「元祖・戦う選手会長」古田氏が新井にエール

2012年09月08日 11時05分

 日本プロ野球選手会会長としてWBC問題に取り組んだ阪神・新井貴浩内野手(35)に「元祖・戦う選手会長」こと古田敦也氏(47=評論家)が激アツエールを送った。選手会長の心労もあって成績不振が続き、苦しむ新井貴。球界再編問題で修羅場をくぐった“先達”の言葉とは…。

 新井は、不出場撤回を決めた4日の巨人戦で5試合ぶりにスタメン復帰。3―7と完敗し、自身は3打数1安打に終わったが「試合に出ているからね。大丈夫だよ」と気丈に振る舞った。ここまで打率2割4分8厘、8本塁打と思うような成績を残せていない。選手会長として開幕前からWBCの出場問題などに奔走し、グラウンドだけに集中できない状態だった。

 そんな新井貴にこの日の練習中、歩み寄って声を掛けたのが、テレビ解説のために甲子園を訪れていた古田氏だ。球界を激震させた2004年の「プロ野球再編問題」の時の選手会長。毅然とした態度で機構側に立ち向かう姿がファンの喝采を浴び、社会的にも高く評価された。当時の騒ぎは今の比ではない。

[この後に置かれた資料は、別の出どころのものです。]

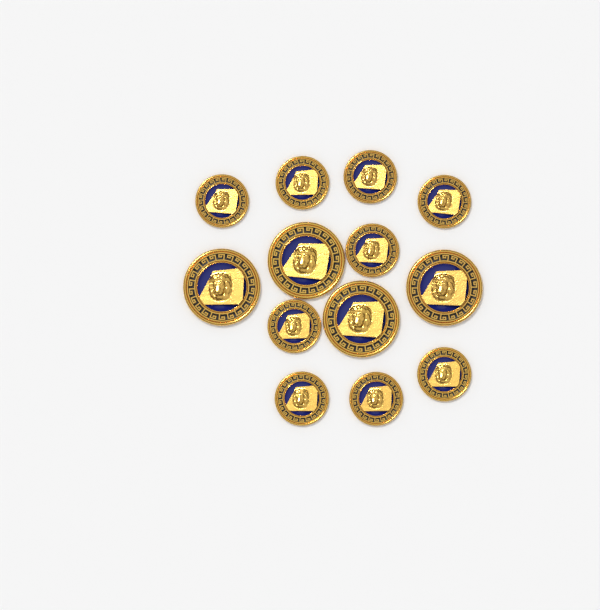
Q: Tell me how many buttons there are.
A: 13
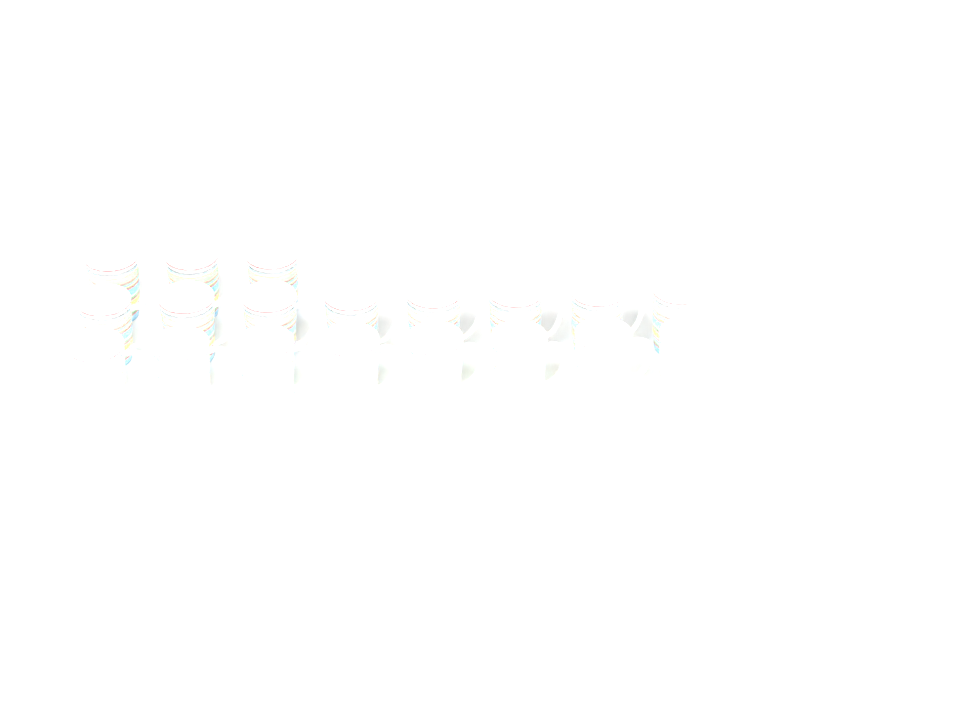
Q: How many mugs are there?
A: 19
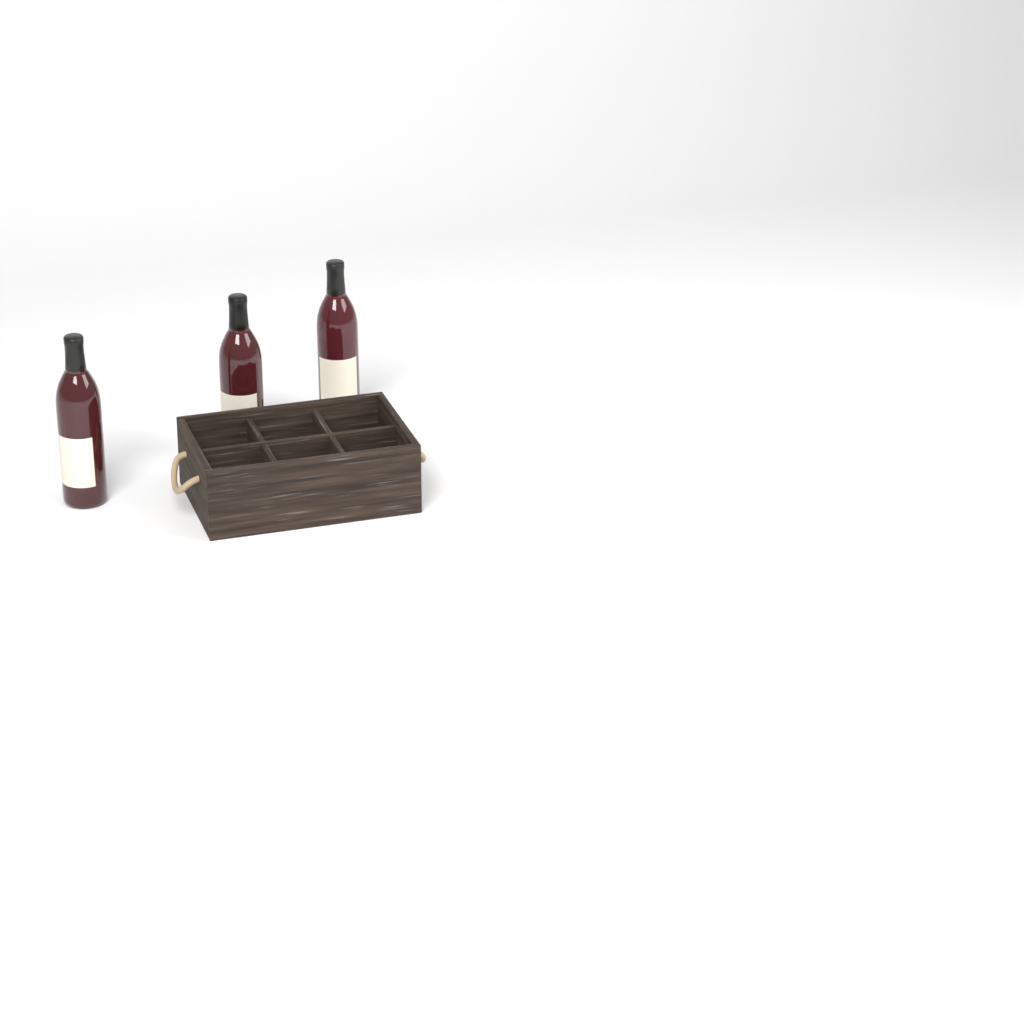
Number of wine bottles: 3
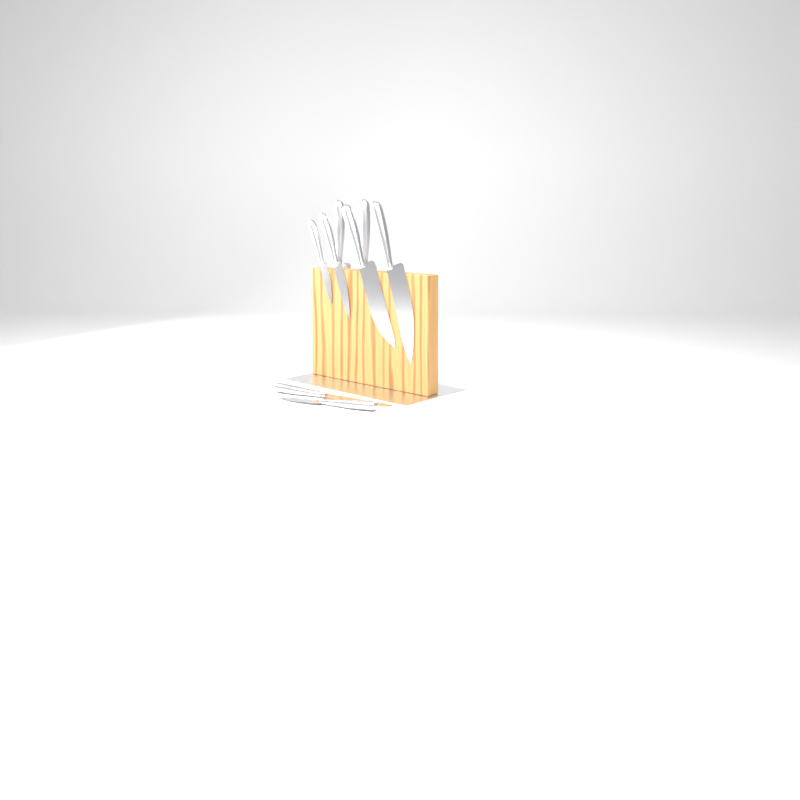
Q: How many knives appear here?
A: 8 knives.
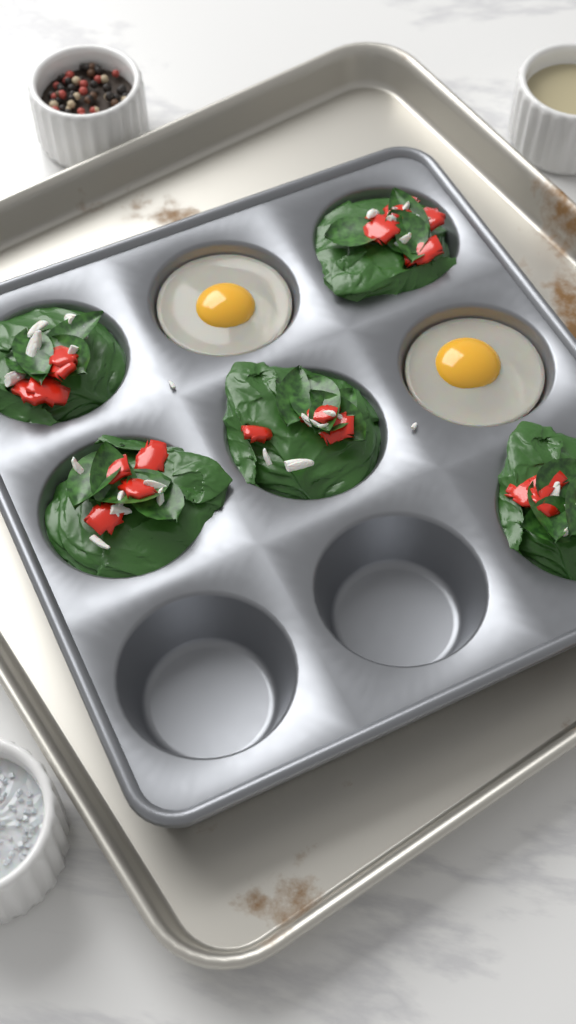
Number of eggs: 2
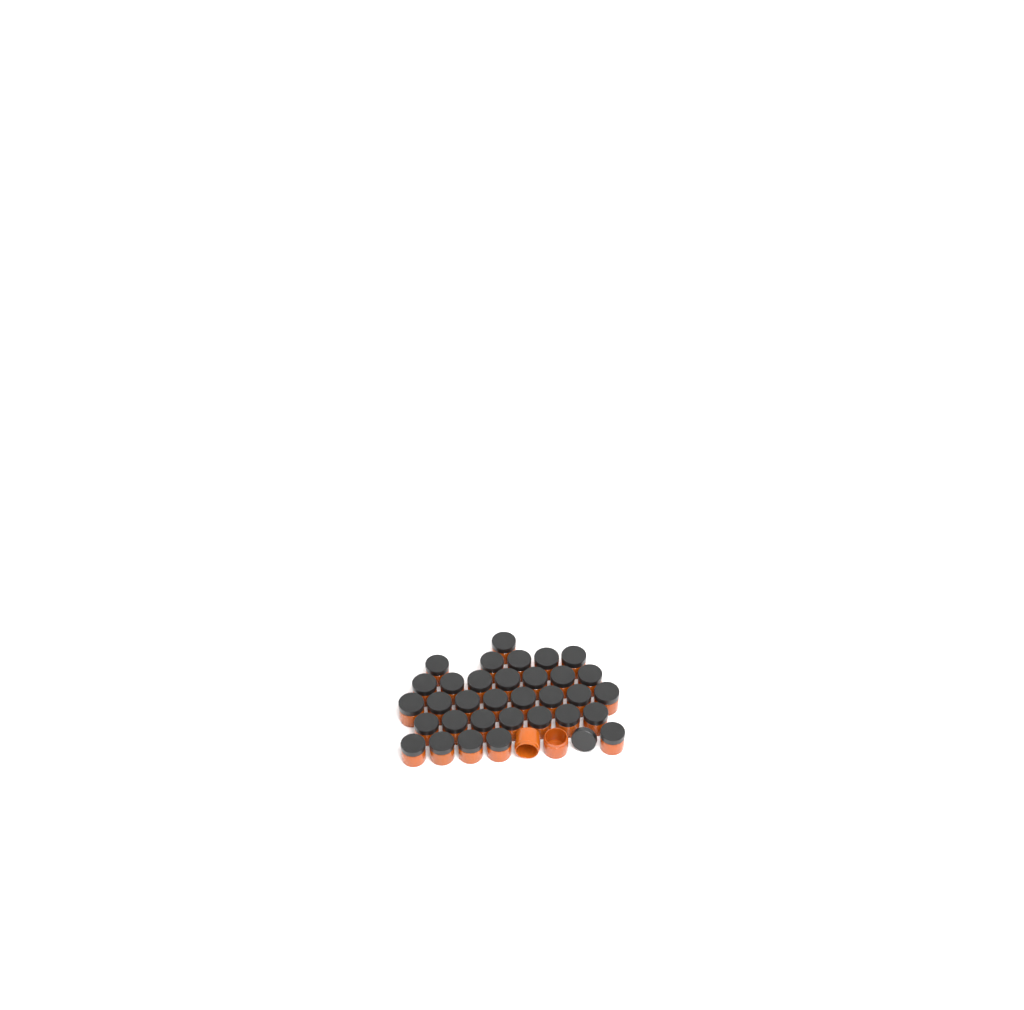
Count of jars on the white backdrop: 35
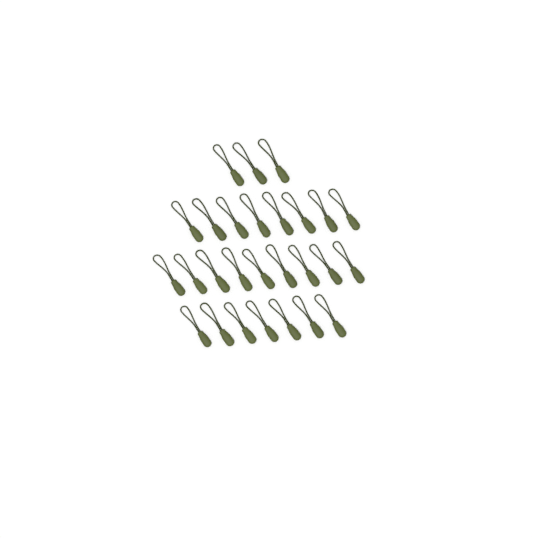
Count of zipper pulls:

 新井貴の置かれている状況を人ごととは思えない。「大変なのはよく分かっていますよ。僕の時も本当に大変だったから。(グラウンドに)集中するのはやっぱり難しかった。肉体的にも精神的にもきついと思います。いろいろあって夜も遅くまで眠れなかったりしますから。いろんな人がいろんなことを言うけど、それを気にしないこと。それはそれ、これはこれと割り切っていくしかない」

 ちなみに再編問題の年、古田氏は多忙を極めながらも打率3割6厘、24本塁打の活躍を見せている。その経験も踏まえてこう続けた。「ただね、新井にとってはチャンスでもあるんです。“切り替え”の。気持ちを切り替える方法を会得できる? そうそう。精神的にもレベルアップできるチャンスなんですよ。だから頑張ってほしい」

 この経験がさらに野球選手・新井貴を成長させる。誰よりも信頼できる古田氏の言葉を糧に、奮起するしかない。